### Data section
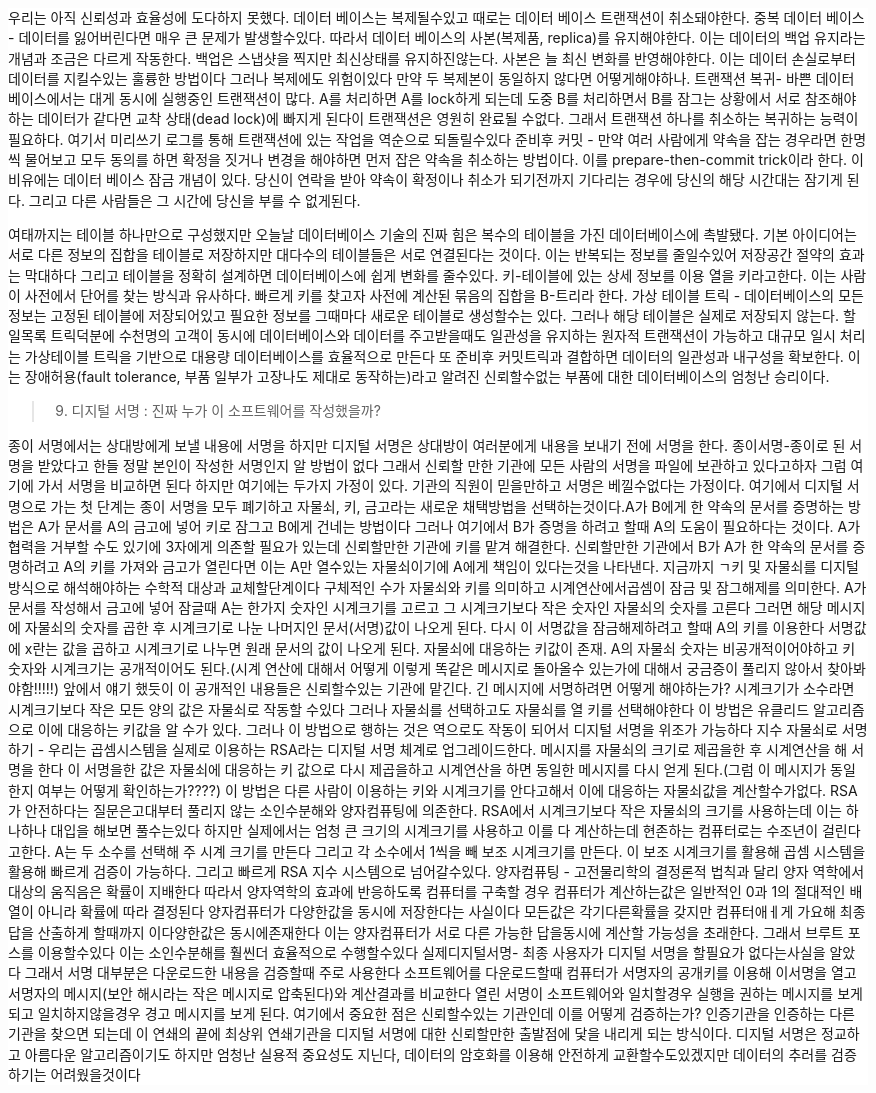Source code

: 우리는 아직 신뢰성과 효율성에 도다하지 못했다.
데이터 베이스는 복제될수있고 때로는 데이터 베이스 트랜잭션이 취소돼야한다.
중복 데이터 베이스 - 데이터를 잃어버린다면 매우 큰 문제가 발생할수있다. 따라서 데이터 베이스의 사본(복제품, replica)를 유지해야한다. 이는 데이터의 백업 유지라는 개념과 조금은 다르게 작동한다. 백업은 스냅샷을 찍지만 최신상태를 유지하진않는다. 사본은 늘 최신 변화를 반영해야한다. 이는 데이터 손실로부터 데이터를 지킬수있는 훌륭한 방법이다 그러나 복제에도 위험이있다 만약 두 복제본이 동일하지 않다면 어떻게해야하나.
트랜잭션 복귀- 바쁜 데이터 베이스에서는 대게 동시에 실행중인 트랜잭션이 많다. A를 처리하면 A를 lock하게 되는데 도중 B를 처리하면서 B를 잠그는 상황에서 서로 참조해야하는 데이터가 같다면 교착 상태(dead lock)에 빠지게 된다이 트랜잭션은 영원히 완료될 수없다. 그래서 트랜잭션 하나를 취소하는 복귀하는 능력이 필요하다. 여기서 미리쓰기 로그를 통해 트랜잭션에 있는 작업을 역순으로 되돌릴수있다
준비후 커밋 - 만약 여러 사람에게 약속을 잡는 경우라면 한명씩 물어보고 모두 동의를 하면 확정을 짓거나 변경을 해야하면 먼저 잡은 약속을 취소하는 방법이다. 이를 prepare-then-commit trick이라 한다. 이 비유에는 데이터 베이스 잠금 개념이 있다. 당신이 연락을 받아 약속이 확정이나 취소가 되기전까지 기다리는 경우에 당신의 해당 시간대는 잠기게 된다. 그리고 다른 사람들은 그 시간에 당신을 부를 수 없게된다.

여태까지는 테이블 하나만으로 구성했지만 오늘날 데이터베이스 기술의 진짜 힘은 복수의 테이블을 가진 데이터베이스에 촉발됐다. 기본 아이디어는 서로 다른 정보의 집합을 테이블로 저장하지만 대다수의 테이블들은 서로 연결된다는 것이다. 이는 반복되는 정보를 줄일수있어 저장공간 절약의 효과는 막대하다 그리고 테이블을 정확히 설계하면 데이터베이스에 쉽게 변화를 줄수있다.
키-테이블에 있는 상세 정보를 이용 열을 키라고한다. 이는 사람이 사전에서 단어를 찾는 방식과 유사하다. 빠르게 키를 찾고자 사전에 계산된 묶음의 집합을 B-트리라 한다.
가상 테이블 트릭 - 데이터베이스의 모든 정보는 고정된 테이블에 저장되어있고 필요한 정보를 그때마다 새로운 테이블로 생성할수는 있다. 그러나 해당 테이블은 실제로 저장되지 않는다.
할일목록 트릭덕분에 수천명의 고객이 동시에 데이터베이스와 데이터를 주고받을때도 일관성을 유지하는 원자적 트랜잭션이 가능하고 대규모 일시 처리는 가상테이블 트릭을 기반으로 대용량 데이터베이스를 효율적으로 만든다 또 준비후 커밋트릭과 결합하면 데이터의 일관성과 내구성을 확보한다.
이는 장애허용(fault tolerance, 부품 일부가 고장나도 제대로 동작하는)라고 알려진 신뢰할수없는 부품에 대한 데이터베이스의 엄청난 승리이다.


> 9. 디지털 서명 : 진짜 누가 이 소프트웨어를 작성했을까?

종이 서명에서는 상대방에게 보낼 내용에 서명을 하지만 디지털 서명은 상대방이 여러분에게 내용을 보내기 전에 서명을 한다.
종이서명-종이로 된 서명을 받았다고 한들 정말 본인이 작성한 서명인지 알 방법이 없다 그래서 신뢰할 만한 기관에 모든 사람의 서명을 파일에 보관하고 있다고하자 그럼 여기에 가서 서명을 비교하면 된다 하지만 여기에는 두가지 가정이 있다. 기관의 직원이 믿을만하고 서명은 베낄수없다는 가정이다. 여기에서 디지털 서명으로 가는 첫 단계는 종이 서명을 모두 폐기하고 자물쇠, 키, 금고라는 새로운 채택방법을 선택하는것이다.A가 B에게 한 약속의 문서를  증명하는 방법은 A가 문서를 A의 금고에 넣어 키로 잠그고 B에게 건네는 방법이다 그러나 여기에서 B가 증명을 하려고 할때 A의 도움이 필요하다는 것이다. A가 협력을 거부할 수도 있기에 3자에게 의존할 필요가 있는데 신뢰할만한 기관에 키를 맡겨 해결한다. 신뢰할만한 기관에서 B가 A가 한 약속의 문서를 증명하려고 A의 키를 가져와 금고가 열린다면 이는 A만 열수있는 자물쇠이기에 A에게 책임이 있다는것을 나타낸다. 지금까지 ㄱ키 및 자물쇠를 디지털 방식으로 해석해야하는 수학적 대상과 교체할단계이다 구체적인 수가 자물쇠와 키를 의미하고 시계연산에서곱셈이 잠금 및 잠그해제를 의미한다. A가 문서를 작성해서 금고에 넣어 잠글때 A는 한가지 숫자인 시계크기를 고르고 그 시계크기보다 작은 숫자인 자물쇠의 숫자를 고른다 그러면 해당 메시지에 자물쇠의 숫자를 곱한 후 시계크기로 나눈 나머지인 문서(서명)값이 나오게 된다. 다시 이 서명값을 잠금해제하려고 할때 A의 키를 이용한다 서명값에 x란는 값을 곱하고 시계크기로 나누면 원래 문서의 값이 나오게 된다. 자물쇠에 대응하는 키값이 존재. A의 자물쇠 숫자는 비공개적이어야하고 키 숫자와 시계크기는 공개적이어도 된다.(시계 연산에 대해서 어떻게 이렇게 똑같은 메시지로 돌아올수 있는가에 대해서 궁금증이 풀리지 않아서 찾아봐야함!!!!!) 앞에서 얘기 했듯이 이 공개적인 내용들은 신뢰할수있는 기관에 맡긴다. 긴 메시지에 서명하려면 어떻게 해야하는가? 시계크기가 소수라면 시계크기보다 작은 모든 양의 값은 자물쇠로 작동할 수있다 그러나 자물쇠를 선택하고도 자물쇠를 열 키를 선택해야한다 이 방법은 유클리드 알고리즘으로 이에 대응하는 키값을 알 수가 있다. 그러나 이 방법으로 행하는 것은 역으로도 작동이 되어서 디지털 서명을 위조가 가능하다 
지수 자물쇠로 서명하기 - 우리는 곱셈시스템을 실제로 이용하는 RSA라는 디지털 서명 체계로 업그레이드한다. 메시지를 자물쇠의 크기로 제곱을한 후 시계연산을 해 서명을 한다 이 서명을한 값은 자물쇠에 대응하는 키 값으로 다시 제곱을하고 시계연산을 하면 동일한 메시지를 다시 얻게 된다.(그럼 이 메시지가 동일한지 여부는 어떻게 확인하는가????) 이 방법은 다른 사람이 이용하는 키와 시계크기를 안다고해서 이에 대응하는 자물쇠값을 계산할수가없다. RSA가 안전하다는 질문은고대부터 풀리지 않는 소인수분해와 양자컴퓨팅에 의존한다. RSA에서 시계크기보다 작은 자물쇠의 크기를 사용하는데 이는 하나하나 대입을 해보면 풀수는있다 하지만 실제에서는 엄청 큰 크기의 시계크기를 사용하고 이를 다 계산하는데 현존하는 컴퓨터로는 수조년이 걸린다고한다. A는 두 소수를 선택해 주 시계 크기를 만든다 그리고 각 소수에서 1씩을 빼 보조 시계크기를 만든다. 이 보조 시계크기를 활용해 곱셈 시스템을 활용해 빠르게 검증이 가능하다. 그리고 빠르게 RSA 지수 시스템으로 넘어갈수있다. 
양자컴퓨팅 - 고전물리학의 결정론적 법칙과 달리 양자 역학에서 대상의 움직음은 확률이 지배한다 따라서 양자역학의 효과에 반응하도록 컴퓨터를 구축할 경우 컴퓨터가 계산하는값은 일반적인 0과 1의 절대적인 배열이 아니라 확률에 따라 결정된다  양자컴퓨터가 다양한값을 동시에 저장한다는 사실이다  모든값은 각기다른확률을 갖지만 컴퓨터애ㅔ게 가요해 최종답을 산출하게 할때까지 이다양한값은 동시에존재한다 이는 양자컴퓨터가 서로 다른 가능한 답을동시에 계산할 가능성을 초래한다. 그래서 브루트 포스를 이용할수있다 이는 소인수분해를 훨씬더 효율적으로 수행할수있다
실제디지털서명- 최종 사용자가 디지털 서명을 할필요가 없다는사실을 알았다 그래서 서명 대부분은 다운로드한 내용을 검증할때 주로 사용한다 소프트웨어를 다운로드할때 컴퓨터가 서명자의 공개키를 이용해 이서명을 열고 서명자의 메시지(보안 해시라는 작은 메시지로 압축된다)와 계산결과를 비교한다 열린 서명이 소프트웨어와 일치할경우 실행을 권하는 메시지를 보게되고 일치하지않을경우 경고 메시지를 보게 된다.
여기에서 중요한 점은 신뢰할수있는 기관인데 이를 어떻게 검증하는가? 인증기관을 인증하는 다른 기관을 찾으면 되는데 이 연쇄의 끝에 최상위 연쇄기관을 디지털 서명에 대한 신뢰할만한 출발점에 닻을 내리게 되는 방식이다.
디지털 서명은 정교하고 아름다운 알고리즘이기도 하지만 엄청난 실용적 중요성도 지닌다, 데이터의 암호화를 이용해 안전하게 교환할수도있겠지만 데이터의 추러를 검증하기는 어려웠을것이다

### Task requirements
Starting at the line that contains "효율성에 도다하지 못했다." and stopping after the line that contains "준비후 커밋 - 만약", rewrite those lines with "데이터 베이스" changed to "데이터베이스" and everything else left unchanged.

### Response area
: 우리는 아직 신뢰성과 효율성에 도다하지 못했다.
데이터베이스는 복제될수있고 때로는 데이터베이스 트랜잭션이 취소돼야한다.
중복 데이터베이스 - 데이터를 잃어버린다면 매우 큰 문제가 발생할수있다. 따라서 데이터베이스의 사본(복제품, replica)를 유지해야한다. 이는 데이터의 백업 유지라는 개념과 조금은 다르게 작동한다. 백업은 스냅샷을 찍지만 최신상태를 유지하진않는다. 사본은 늘 최신 변화를 반영해야한다. 이는 데이터 손실로부터 데이터를 지킬수있는 훌륭한 방법이다 그러나 복제에도 위험이있다 만약 두 복제본이 동일하지 않다면 어떻게해야하나.
트랜잭션 복귀- 바쁜 데이터베이스에서는 대게 동시에 실행중인 트랜잭션이 많다. A를 처리하면 A를 lock하게 되는데 도중 B를 처리하면서 B를 잠그는 상황에서 서로 참조해야하는 데이터가 같다면 교착 상태(dead lock)에 빠지게 된다이 트랜잭션은 영원히 완료될 수없다. 그래서 트랜잭션 하나를 취소하는 복귀하는 능력이 필요하다. 여기서 미리쓰기 로그를 통해 트랜잭션에 있는 작업을 역순으로 되돌릴수있다
준비후 커밋 - 만약 여러 사람에게 약속을 잡는 경우라면 한명씩 물어보고 모두 동의를 하면 확정을 짓거나 변경을 해야하면 먼저 잡은 약속을 취소하는 방법이다. 이를 prepare-then-commit trick이라 한다. 이 비유에는 데이터베이스 잠금 개념이 있다. 당신이 연락을 받아 약속이 확정이나 취소가 되기전까지 기다리는 경우에 당신의 해당 시간대는 잠기게 된다. 그리고 다른 사람들은 그 시간에 당신을 부를 수 없게된다.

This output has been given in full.